Eine Vielzahl unterschiedlicher Erscheinungsformen

Die verzerrte Wahrnehmung von Demenz hat viel mit Unwissen zu tun. Allzu oft wird der Begriff als Synonym für Alzheimer verwendet. Dabei gibt es eine Vielzahl unterschiedlicher Erscheinungsformen. Während Alzheimer zumeist eine Alterserscheinung ist, können andere Ausprägungen schon im Kindesalter auftreten. Bei Helga Rohra wurde vor neun Jahren eine Lewy-Body-Demenz festgestellt. Eiweißablagerungen im Gehirn führen zu Wortfindungsstörungen oder Orientierungsschwierigkeiten, andere Symptome erinnern an Parkinson, hinzu kommen optische Halluzinationen. Die Münchnerin spricht offen über ihre Erkrankung, schonungslos, aber ohne zu lamentieren.

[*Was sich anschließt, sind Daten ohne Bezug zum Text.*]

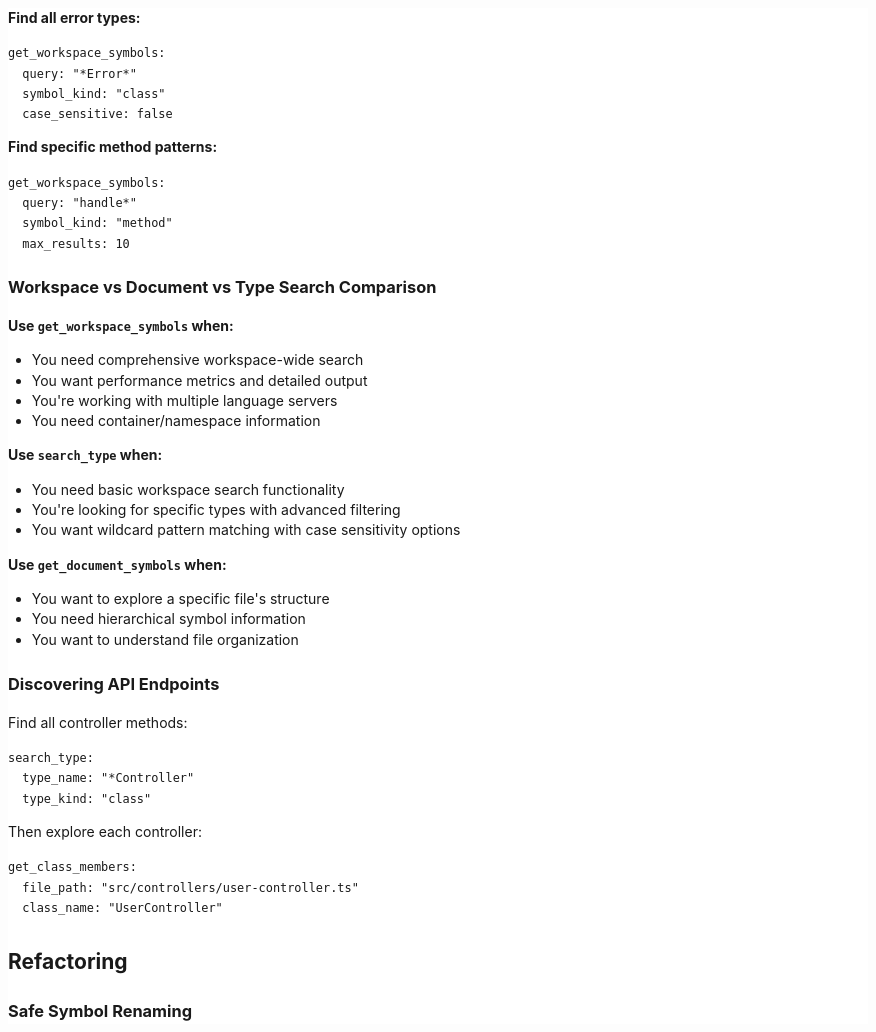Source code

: **Find all error types:**
```
get_workspace_symbols:
  query: "*Error*"
  symbol_kind: "class"
  case_sensitive: false
```

**Find specific method patterns:**
```
get_workspace_symbols:
  query: "handle*"
  symbol_kind: "method"
  max_results: 10
```

### Workspace vs Document vs Type Search Comparison

**Use `get_workspace_symbols` when:**
- You need comprehensive workspace-wide search
- You want performance metrics and detailed output
- You're working with multiple language servers
- You need container/namespace information

**Use `search_type` when:**
- You need basic workspace search functionality
- You're looking for specific types with advanced filtering
- You want wildcard pattern matching with case sensitivity options

**Use `get_document_symbols` when:**
- You want to explore a specific file's structure
- You need hierarchical symbol information
- You want to understand file organization

### Discovering API Endpoints

Find all controller methods:

```
search_type:
  type_name: "*Controller"
  type_kind: "class"
```

Then explore each controller:

```
get_class_members:
  file_path: "src/controllers/user-controller.ts"
  class_name: "UserController"
```

## Refactoring

### Safe Symbol Renaming
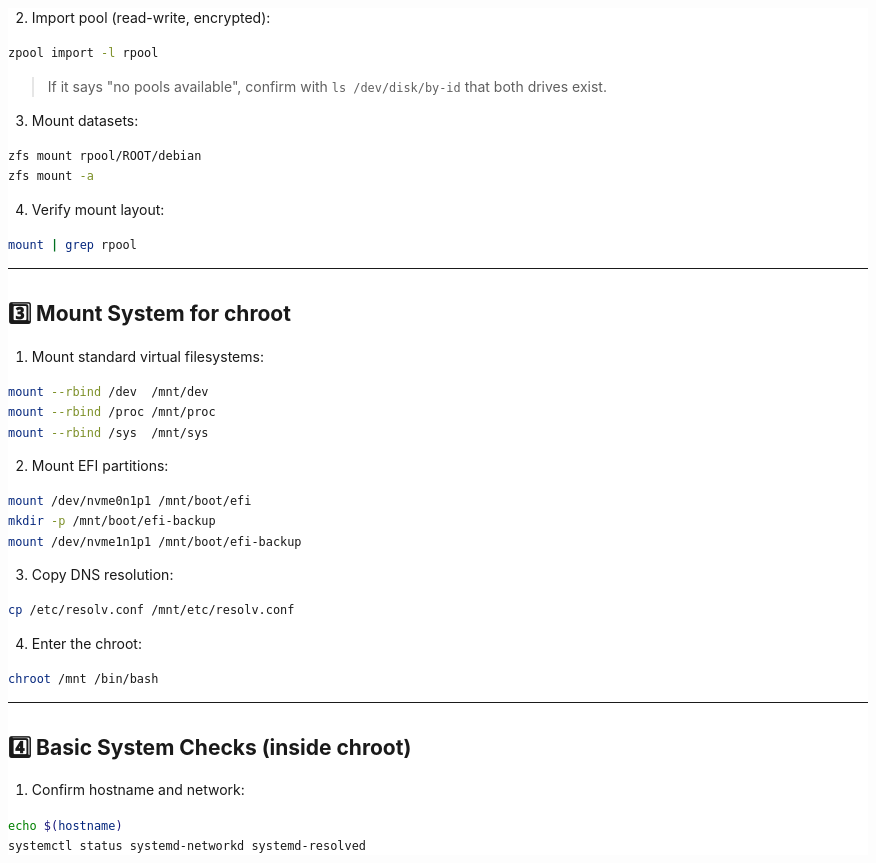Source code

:2. Import pool (read-write, encrypted):

```bash
zpool import -l rpool
```

> If it says "no pools available", confirm with `ls /dev/disk/by-id` that both drives exist.

3. Mount datasets:

```bash
zfs mount rpool/ROOT/debian
zfs mount -a
```

4. Verify mount layout:

```bash
mount | grep rpool
```

---

## 3️⃣ Mount System for chroot

1. Mount standard virtual filesystems:

```bash
mount --rbind /dev  /mnt/dev
mount --rbind /proc /mnt/proc
mount --rbind /sys  /mnt/sys
```

2. Mount EFI partitions:

```bash
mount /dev/nvme0n1p1 /mnt/boot/efi
mkdir -p /mnt/boot/efi-backup
mount /dev/nvme1n1p1 /mnt/boot/efi-backup
```

3. Copy DNS resolution:

```bash
cp /etc/resolv.conf /mnt/etc/resolv.conf
```

4. Enter the chroot:

```bash
chroot /mnt /bin/bash
```

---

## 4️⃣ Basic System Checks (inside chroot)

1. Confirm hostname and network:

```bash
echo $(hostname)
systemctl status systemd-networkd systemd-resolved
```
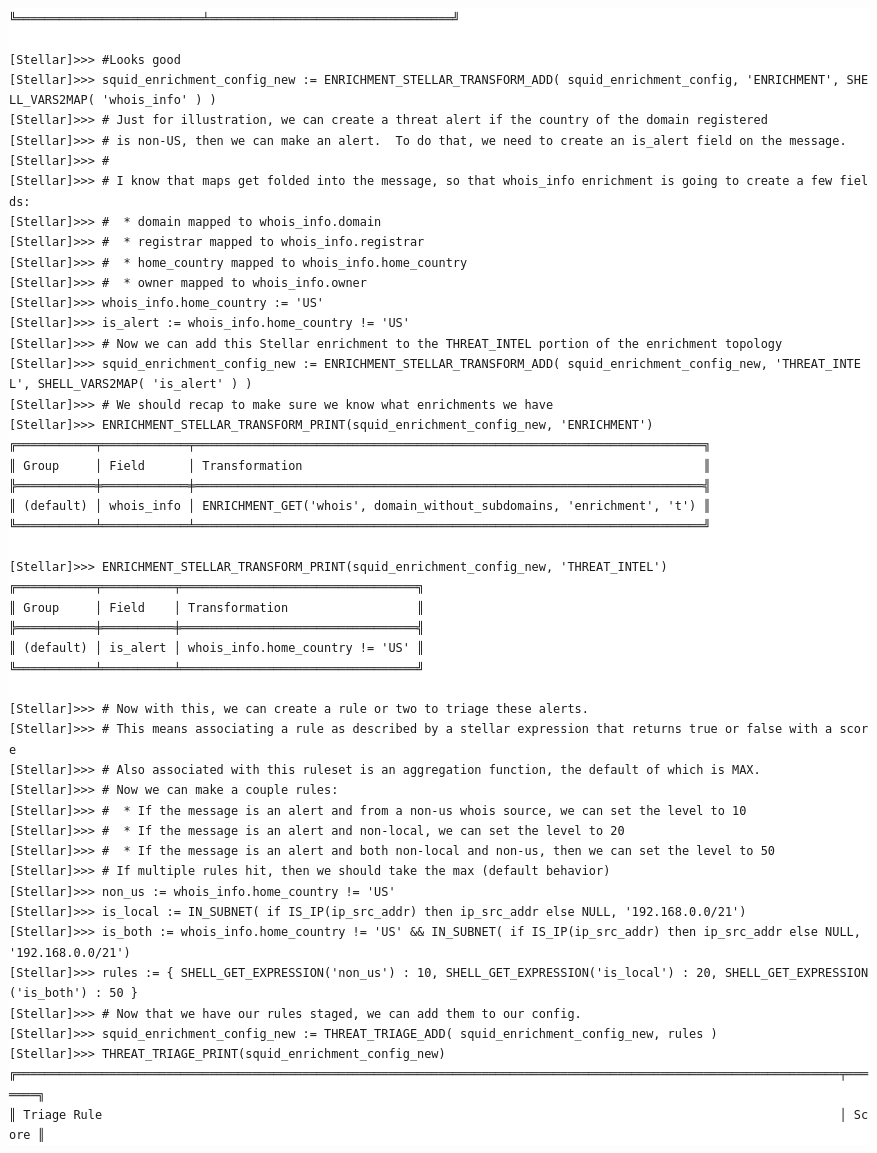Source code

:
 ```
╚══════════════════════════╧══════════════════════════════════╝

[Stellar]>>> #Looks good
[Stellar]>>> squid_enrichment_config_new := ENRICHMENT_STELLAR_TRANSFORM_ADD( squid_enrichment_config, 'ENRICHMENT', SHELL_VARS2MAP( 'whois_info' ) )
[Stellar]>>> # Just for illustration, we can create a threat alert if the country of the domain registered
[Stellar]>>> # is non-US, then we can make an alert.  To do that, we need to create an is_alert field on the message.
[Stellar]>>> #
[Stellar]>>> # I know that maps get folded into the message, so that whois_info enrichment is going to create a few fields:
[Stellar]>>> #  * domain mapped to whois_info.domain
[Stellar]>>> #  * registrar mapped to whois_info.registrar
[Stellar]>>> #  * home_country mapped to whois_info.home_country
[Stellar]>>> #  * owner mapped to whois_info.owner
[Stellar]>>> whois_info.home_country := 'US'
[Stellar]>>> is_alert := whois_info.home_country != 'US'
[Stellar]>>> # Now we can add this Stellar enrichment to the THREAT_INTEL portion of the enrichment topology
[Stellar]>>> squid_enrichment_config_new := ENRICHMENT_STELLAR_TRANSFORM_ADD( squid_enrichment_config_new, 'THREAT_INTEL', SHELL_VARS2MAP( 'is_alert' ) )
[Stellar]>>> # We should recap to make sure we know what enrichments we have
[Stellar]>>> ENRICHMENT_STELLAR_TRANSFORM_PRINT(squid_enrichment_config_new, 'ENRICHMENT')
╔═══════════╤════════════╤═══════════════════════════════════════════════════════════════════════╗
║ Group     │ Field      │ Transformation                                                        ║
╠═══════════╪════════════╪═══════════════════════════════════════════════════════════════════════╣
║ (default) │ whois_info │ ENRICHMENT_GET('whois', domain_without_subdomains, 'enrichment', 't') ║
╚═══════════╧════════════╧═══════════════════════════════════════════════════════════════════════╝

[Stellar]>>> ENRICHMENT_STELLAR_TRANSFORM_PRINT(squid_enrichment_config_new, 'THREAT_INTEL')
╔═══════════╤══════════╤═════════════════════════════════╗
║ Group     │ Field    │ Transformation                  ║
╠═══════════╪══════════╪═════════════════════════════════╣
║ (default) │ is_alert │ whois_info.home_country != 'US' ║
╚═══════════╧══════════╧═════════════════════════════════╝

[Stellar]>>> # Now with this, we can create a rule or two to triage these alerts.
[Stellar]>>> # This means associating a rule as described by a stellar expression that returns true or false with a score
[Stellar]>>> # Also associated with this ruleset is an aggregation function, the default of which is MAX.
[Stellar]>>> # Now we can make a couple rules:
[Stellar]>>> #  * If the message is an alert and from a non-us whois source, we can set the level to 10
[Stellar]>>> #  * If the message is an alert and non-local, we can set the level to 20
[Stellar]>>> #  * If the message is an alert and both non-local and non-us, then we can set the level to 50
[Stellar]>>> # If multiple rules hit, then we should take the max (default behavior)
[Stellar]>>> non_us := whois_info.home_country != 'US'
[Stellar]>>> is_local := IN_SUBNET( if IS_IP(ip_src_addr) then ip_src_addr else NULL, '192.168.0.0/21')
[Stellar]>>> is_both := whois_info.home_country != 'US' && IN_SUBNET( if IS_IP(ip_src_addr) then ip_src_addr else NULL, '192.168.0.0/21')
[Stellar]>>> rules := { SHELL_GET_EXPRESSION('non_us') : 10, SHELL_GET_EXPRESSION('is_local') : 20, SHELL_GET_EXPRESSION('is_both') : 50 }
[Stellar]>>> # Now that we have our rules staged, we can add them to our config.
[Stellar]>>> squid_enrichment_config_new := THREAT_TRIAGE_ADD( squid_enrichment_config_new, rules )
[Stellar]>>> THREAT_TRIAGE_PRINT(squid_enrichment_config_new)
╔═══════════════════════════════════════════════════════════════════════════════════════════════════════════════════╤═══════╗
║ Triage Rule                                                                                                       │ Score ║
```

Selbstbewusster Umgang mit der Diagnose

„Ja zum Leben trotz Demenz!“ heißt ihr neues Buch. „Ich lebe im Jetzt“, so Rohra. „Ich lebe frei von Zwang. Ich habe für mich selbst neue Prioritäten erkannt, und es ist ein sehr wertvolles Leben.“ Dass dem selbstbewussten Umgang mit der Diagnose eine Zeit der Depression und Unsicherheit vorausging, verschweigt die Trägerin des Deutschen Engagement-Preises nicht. „Ich musste wieder einen Sinn finden“, blickt sie zurück. „Wenn man alleinstehend ist und einen niemand pampert, sucht man in so einer Situation nach einem Kraftquell. Ich habe ihn gefunden: in mir.“

Immer wieder kommt Helga Rohra auf ihr Kernthema zurück: die Begegnung auf Augenhöhe. „Hört uns zu und lernt von uns“, appelliert sie an die Gesellschaft. Ihre Energie (nicht umsonst ist ihre Stimme von den Gesprächen am Vortag in Berlin angeschlagen) und ihr Humor übertragen sich auf die Anwesenden. So ist die Stimmung am Ende der Veranstaltung trotz der Brisanz der Inhalte gelöst. An einer Auseinandersetzung mit dem Thema Demenz führt ohnehin kein Weg vorbei. Allein in Stuttgart leben derzeit etwa 7000 Betroffene.